OK. So, what the hell does this composition and this story have to do with loooong bus rides? Well, for one thing, a long ride is more like a La Monte Young Soundscape and less like a power pop single by Weezer. The rides go on what seems like forever. You tend to see the same sights repeatedly and endlessly, whether it’s corn and soybean fields in Iowa, cattle in Texas or flatlands in Oklahoma. The joy of both the long rides and playing and listening to La Monte Young soundscapes is that you have to experience the whole ride to appreciate the sensations, and it takes a lot of patience to sit through, whether you’re penned in a seat on a moving bus for 74 hours or linked to a two notes on a keyboard for two. They both fit into my philosophy as life being a marathon rather than a series of sprints.
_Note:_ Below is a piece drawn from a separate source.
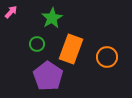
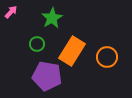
orange rectangle: moved 1 px right, 2 px down; rotated 12 degrees clockwise
purple pentagon: moved 1 px left; rotated 24 degrees counterclockwise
As I mentioned, I will be turning this experience into a piece of performance art, which will combine my storytelling with Composition 1960 #7. Ironically, this will probably be a 30 -60 minute performance about a two-note minimalist composition. The only way to see if it works will be to bring it on stage. As a result of this experience, I will also devote a stretch of my next loooong ride to listening to one of the classic recordings that was inspired by La Monte’s Young’s compositions, Lou Reed’s Metal Machine Music. I’ll save that for the flat lands of Texas.